On 8/17/2014 8:49 PM, Stathis Papaioannou wrote:


On Sunday, August 17, 2014, meekerdb <meeke...@verizon.net <mailto:meeke...@verizon.net>> wrote:

    On 8/16/2014 10:16 AM, Stathis Papaioannou wrote:


    On 16 August 2014 10:16, meekerdb <meeke...@verizon.net> wrote:
    > On 8/15/2014 4:34 PM, Stathis Papaioannou wrote:

    > > I think these sorts of considerations show that the physical states 
cannot
    > > be responsible for generating or affecting consciousness.
    >
    >
    > How do they show that?  I thought they only showed that CC and 
environmental
    > reference were necessary to consciousness.  Are you assuming that the
    > playback of a recording IS conscious?

    If it is true that a recording is conscious or the random states of a rock 
are
    conscious then I think that does imply that physical states are irrelevant 
to
    consciousness. But the argument goes that this irrelevance of physical 
states is
    absurd, so some restriction is imposed on what can be conscious in order to 
avoid
    the absurdity. One possible restriction is that consciousness only occurs 
if the
    computations are implemented relative to an environment, another is that the
    counterfactuals be present. But these are ad hoc restrictions, no better 
than
    saying that consciousness can only occur in a biological substrate.
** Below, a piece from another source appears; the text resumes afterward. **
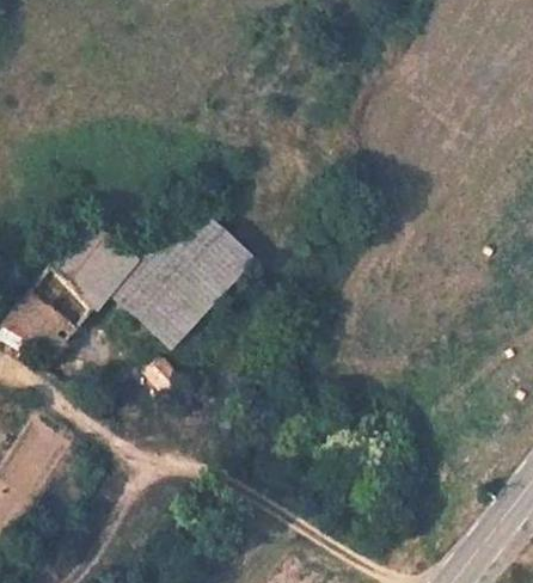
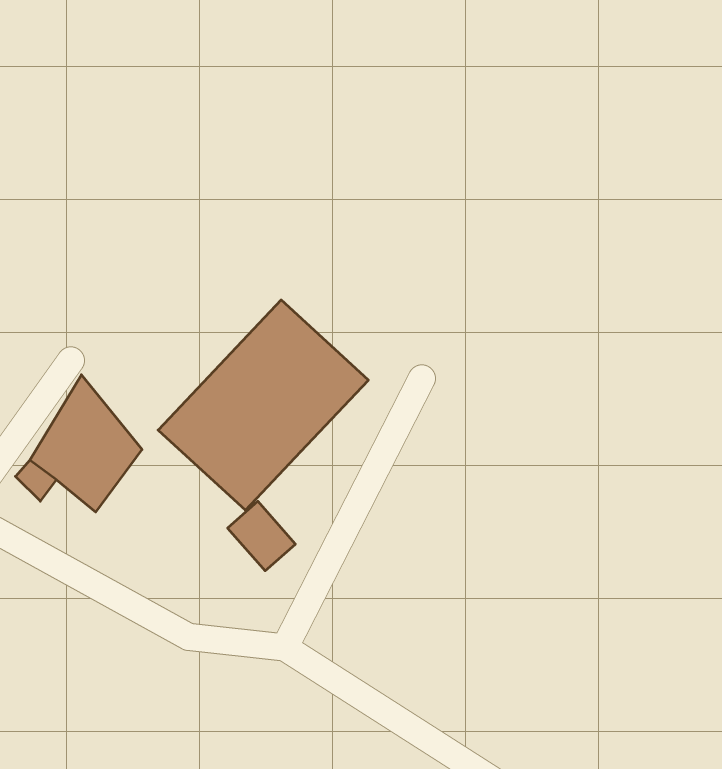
building: [57,214,142,308] -> none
    > > The immediate objection to this is that physical changes in the brain 
*do*
    > > affect consciousness. But if physical states cannot be responsible for
    > > generating or affecting consciousness, there can be no evidence for a
    > > separate, fundamental physical world. What we are left with is the 
platonic
    > > reality in which all computations are realised and physical reality is a
    > > simulation. It is meaningless to ask if consciousness supervenes on the
    > > computations implemented on the simulated rock or the simulated 
recording.
    >
    >
    > It's not meaningless to ask if there must be simulated physics for the
    > simulated consciousness to supervene on.  Do you think you could be
    > conscious of a world with no physics?

    Both consciousness and physics supervene on the computations, which
    exist necessarily. Consciousness does not supervene on the physics.
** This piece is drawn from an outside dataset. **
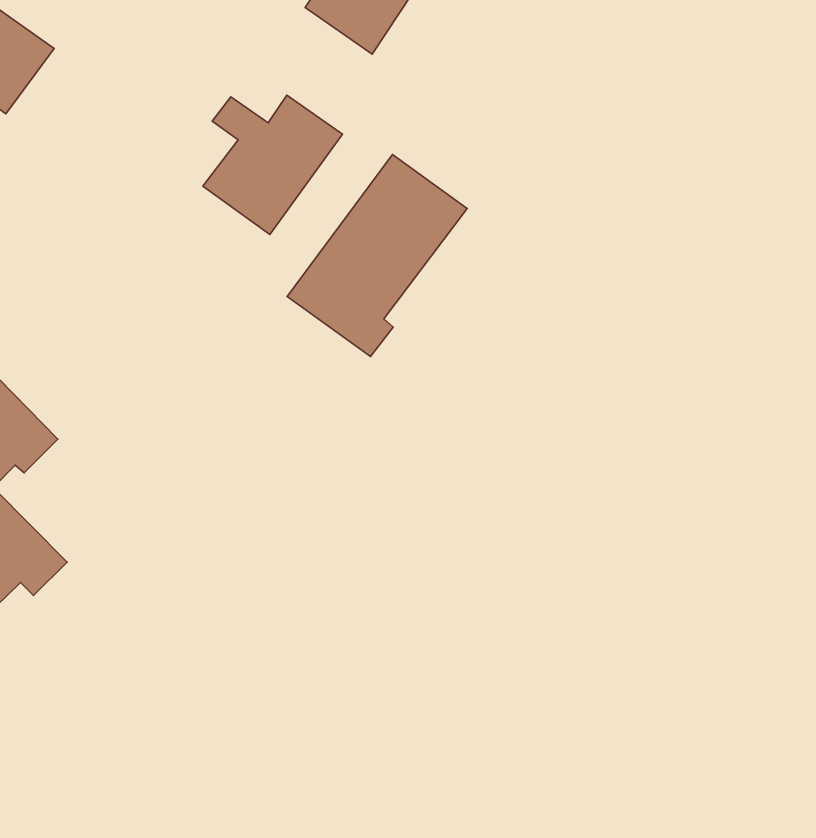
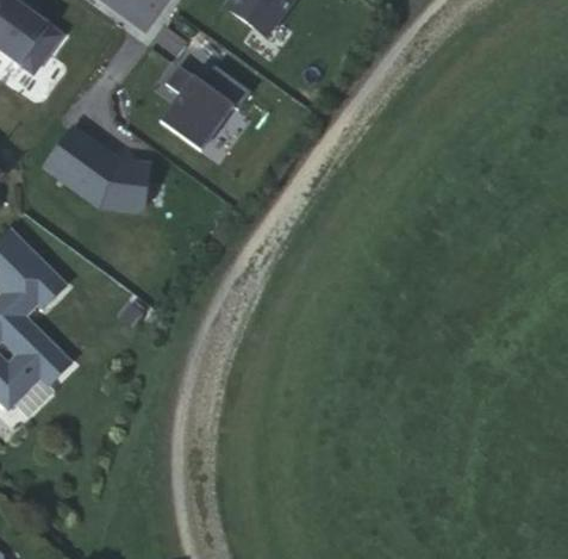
building: [287,155,467,356] -> none
building: none -> [42,125,152,216]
    Yes, I agreed to that.  The question was can consciousness supervene on 
computations
    that do not instantiate any physics?  I think not.


I think that a sustained stream of consciousness will probably be part of a computation that instantiates physics - instantiates a whole universe complete with physics.
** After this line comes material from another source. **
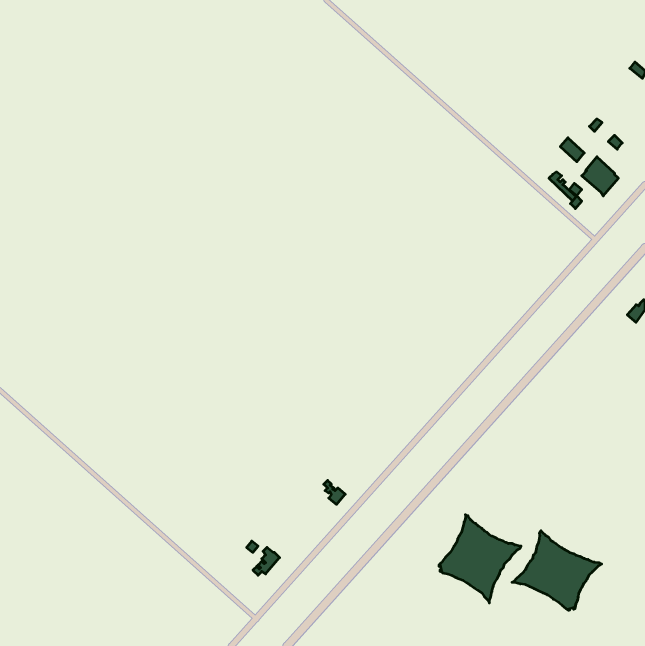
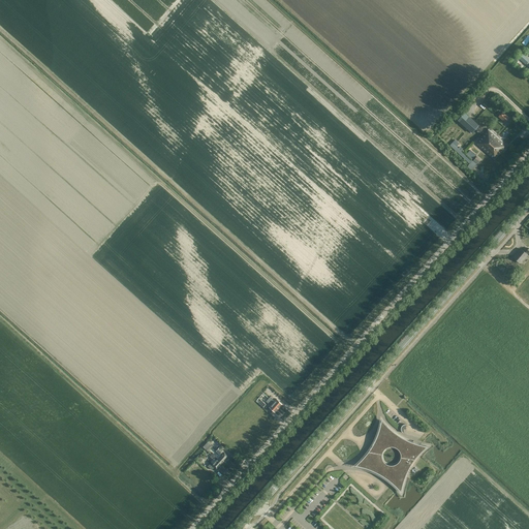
building: [512,531,602,610] -> none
That's answering the converse question. So if the early universe was instantiated by a computation (a computation that instantiated physics) then you think that part of the early universe was a sustained stream of consciousness. How do you conceive of this consciousness' relation to the physics? For example might it be some structure in the inflaton field? Or do you think of it as separate from physical structures?

However, the point that I wanted to make was that if computation can instantiate consciousness then there is nothing to stop a recording, a Boltzmann Brain, a rock and so on from doing so; for these possibilities have been used as arguments against computationalism or to arbitrarily restrict computationalism.

Why is it arbitrary to say that a computation that is very simple, has not possible branchings for example, cannot be conscious while some more complex computation, one controlling an autonomous Mars Rover for example, may be? Do you agree with Bruno that consciousness is all-or-nothing?